In place of this ax will be set up a Commission for the classification of cinematographic works at the General Directorate of Cinema of the Ministry of Culture. This commission, which determines which age groups films are suitable for, is made up of 49 members, ranging from experts in the film industry and the protection of minors to representatives of parents’ associations and animal rights groups.

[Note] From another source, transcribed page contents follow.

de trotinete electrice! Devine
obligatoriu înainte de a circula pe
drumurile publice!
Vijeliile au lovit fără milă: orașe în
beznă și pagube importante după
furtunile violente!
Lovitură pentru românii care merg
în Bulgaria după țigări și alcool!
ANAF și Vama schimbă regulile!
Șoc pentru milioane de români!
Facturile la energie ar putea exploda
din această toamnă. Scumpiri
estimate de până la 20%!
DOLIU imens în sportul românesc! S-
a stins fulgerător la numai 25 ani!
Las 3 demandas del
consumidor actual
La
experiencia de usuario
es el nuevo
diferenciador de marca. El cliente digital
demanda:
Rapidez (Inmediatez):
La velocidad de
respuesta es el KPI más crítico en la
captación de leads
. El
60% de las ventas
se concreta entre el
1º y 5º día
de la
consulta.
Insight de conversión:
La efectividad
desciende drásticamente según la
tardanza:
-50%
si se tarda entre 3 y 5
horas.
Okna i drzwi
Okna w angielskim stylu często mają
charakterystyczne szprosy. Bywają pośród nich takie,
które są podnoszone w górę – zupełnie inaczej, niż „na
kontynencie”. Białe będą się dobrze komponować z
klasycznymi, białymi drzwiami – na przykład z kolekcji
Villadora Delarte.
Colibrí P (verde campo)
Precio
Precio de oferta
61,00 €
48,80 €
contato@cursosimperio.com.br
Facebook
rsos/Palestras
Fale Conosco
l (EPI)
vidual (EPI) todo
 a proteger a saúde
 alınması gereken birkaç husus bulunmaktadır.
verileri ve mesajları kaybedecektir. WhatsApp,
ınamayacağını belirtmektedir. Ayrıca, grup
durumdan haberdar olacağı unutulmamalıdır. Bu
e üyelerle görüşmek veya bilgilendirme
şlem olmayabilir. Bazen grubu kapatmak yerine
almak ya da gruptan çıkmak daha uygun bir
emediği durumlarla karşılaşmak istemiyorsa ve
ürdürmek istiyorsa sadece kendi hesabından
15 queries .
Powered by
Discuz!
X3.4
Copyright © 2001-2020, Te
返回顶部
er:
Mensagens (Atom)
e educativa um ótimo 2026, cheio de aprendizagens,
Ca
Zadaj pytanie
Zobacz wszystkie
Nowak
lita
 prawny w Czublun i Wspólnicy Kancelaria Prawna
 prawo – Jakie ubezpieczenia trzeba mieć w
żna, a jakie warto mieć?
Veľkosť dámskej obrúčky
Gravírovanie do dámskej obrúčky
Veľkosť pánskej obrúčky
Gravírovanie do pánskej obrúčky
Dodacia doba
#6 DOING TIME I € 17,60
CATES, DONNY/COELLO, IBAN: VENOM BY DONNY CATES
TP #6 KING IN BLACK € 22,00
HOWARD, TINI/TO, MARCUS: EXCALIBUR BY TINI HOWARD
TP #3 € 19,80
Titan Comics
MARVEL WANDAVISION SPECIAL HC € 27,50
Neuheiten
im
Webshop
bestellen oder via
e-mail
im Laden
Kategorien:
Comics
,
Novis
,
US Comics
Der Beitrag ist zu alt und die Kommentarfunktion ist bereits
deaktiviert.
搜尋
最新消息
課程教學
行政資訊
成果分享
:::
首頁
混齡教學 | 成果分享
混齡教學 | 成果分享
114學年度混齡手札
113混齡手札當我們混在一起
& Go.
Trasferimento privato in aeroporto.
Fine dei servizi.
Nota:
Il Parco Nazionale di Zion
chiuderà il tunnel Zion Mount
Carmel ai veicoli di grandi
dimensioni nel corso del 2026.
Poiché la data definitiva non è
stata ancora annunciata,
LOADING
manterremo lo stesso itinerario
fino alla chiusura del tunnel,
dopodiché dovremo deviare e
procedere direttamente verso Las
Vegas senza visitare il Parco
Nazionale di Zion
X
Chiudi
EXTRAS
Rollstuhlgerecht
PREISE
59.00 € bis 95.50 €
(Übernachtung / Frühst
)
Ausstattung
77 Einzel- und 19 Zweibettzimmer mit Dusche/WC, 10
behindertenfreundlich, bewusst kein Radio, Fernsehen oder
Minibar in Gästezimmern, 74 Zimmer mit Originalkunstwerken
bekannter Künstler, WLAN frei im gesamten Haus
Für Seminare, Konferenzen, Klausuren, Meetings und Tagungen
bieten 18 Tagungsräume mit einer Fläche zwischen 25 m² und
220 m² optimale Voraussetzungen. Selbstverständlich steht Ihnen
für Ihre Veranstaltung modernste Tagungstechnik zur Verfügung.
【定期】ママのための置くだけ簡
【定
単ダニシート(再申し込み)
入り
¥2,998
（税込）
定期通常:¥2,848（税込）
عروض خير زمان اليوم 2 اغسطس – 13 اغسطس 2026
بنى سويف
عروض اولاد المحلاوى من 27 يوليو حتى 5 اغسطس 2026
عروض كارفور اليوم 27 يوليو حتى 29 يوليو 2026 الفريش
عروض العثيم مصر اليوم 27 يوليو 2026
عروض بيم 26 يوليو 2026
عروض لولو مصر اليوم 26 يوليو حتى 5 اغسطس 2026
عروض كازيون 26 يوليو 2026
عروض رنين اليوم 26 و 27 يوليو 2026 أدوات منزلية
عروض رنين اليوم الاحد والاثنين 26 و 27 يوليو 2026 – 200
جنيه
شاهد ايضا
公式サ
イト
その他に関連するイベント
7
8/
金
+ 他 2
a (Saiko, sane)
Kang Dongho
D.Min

“With the abolition of censorship in the cinema, we are definitively leaving the system of control and intervention which allowed the State to interfere in the creative freedom of artists”, welcomed in a statement the Minister of Culture Dario Franceschini, member of the Democratic Party (PD, center-left) in the coalition government of Mario Draghi.

It’s a “important and historic milestone for Italian cinema. It was about time”, reacted for AFP Elena Boero, expert of Italian cinema.

“This is a form of accountability. We are ripe”, estimated in an interview with AFP the director Pupo Avati, whose film Bordella on the opening of a women’s brothel in Milan by an American multinational had been censored in 1975.

Many films have been targeted by censorship over the course of more than a century of existence, foremost among them almost all the films of the writer-poet-director Pier Paolo Pasolini, or the sulphurous Last tango in Paris by Bernardo Bertolucci with Marlon Brando and Maria Schneider, copies of which were destroyed except for three copies kept at the National Cinematheque.

Another famous example of a censored film, Rocco and his brothers (1960), masterpiece by Luchino Visconti with Alain Delon and Annie Girardot at the head of the bill.

According to a census carried out by Cinecensura, an online virtual exhibition promoted by the Ministry of Culture, a total of 274 Italian films, 130 American films and 321 from other countries have been censored since 1944. More than 10,000 have been released. indoors after cuts and modifications.

Paradoxically, “it also made the films more attractive, arousing the curiosity of the public, especially in the erotic field”, Pupi Avati pointed out. “We weren’t censoring films for their violence”, he also observes.

Over more than a century of existence, the motivations for censorship have evolved from political, moral and religious control to a kind of opportunism: to avoid censorship in order to be able to obtain state subsidies.

The last major case of censorship dates back to 1998 with the film Totò who lived twice by Daniele Ciprì and Franco Marescoest, located in a monstrous and apocalyptic Palermo teeming with grotesque and blasphemous characters, and which was violently attacked by Catholic circles.